Reuter reports, that Brian Cummings and colleagues injected human neural stem cells into the site of spinal cord contusion injury in mice and followed their progress. The human cells survived and engrafted extensively within the injured mouse spinal cord, the authors report, with cells persisting 17 weeks after transplantation.
"We set out to find whether these cells would be able to respond to the injury in an appropriate and beneficial way on their own," Cummings was quoted as saying by Science Daily. "We were excited to find that the cells responded to the damage by making appropriate new cells that could assist in repair. This study supports the possibility that formation of new myelin and new neurons may contribute to recovery."

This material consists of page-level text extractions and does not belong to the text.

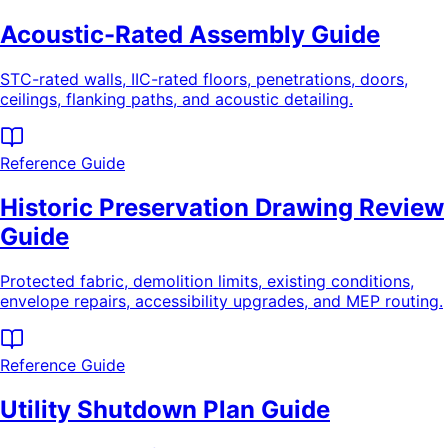
Acoustic-Rated Assembly Guide
STC-rated walls, IIC-rated floors, penetrations, doors,
ceilings, flanking paths, and acoustic detailing.
Reference Guide
Historic Preservation Drawing Review
Guide
Protected fabric, demolition limits, existing conditions,
envelope repairs, accessibility upgrades, and MEP routing.
Reference Guide
Utility Shutdown Plan Guide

Myelin is the biological insulation for nerve fibers that is critical for maintenance of electrical conduction in the central nervous system. When myelin is stripped away through disease or injury, sensory and motor deficiencies result and, in some cases, paralysis can occur. Previous Reeve-Irvine research has shown that transplantation of oligodendrocyte precursors derived from human embryonic stem cells restores mobility in rats.
Mice injected with human neural stem cells showed evidence of recovering coordinated locomotor function and stepping ability 16 weeks after engraftment, the report indicates.
"To our knowledge," the investigators write, "this is the longest time that mice receiving stem cell grafts of any type have been tracked behaviorally."
Treatment of mice with toxin targeting the human cells resulted in decreased locomotor function, the results indicate. "This suggests that at least some of the recovery was the result of integration between the grafted cells and the host cells," Cummings said.
This study differs from previous work using human embryonic stem cells in spinal cord injury because the human neural stem cells were not coaxed into becoming specific cell types before transplantation, according to Science Daily.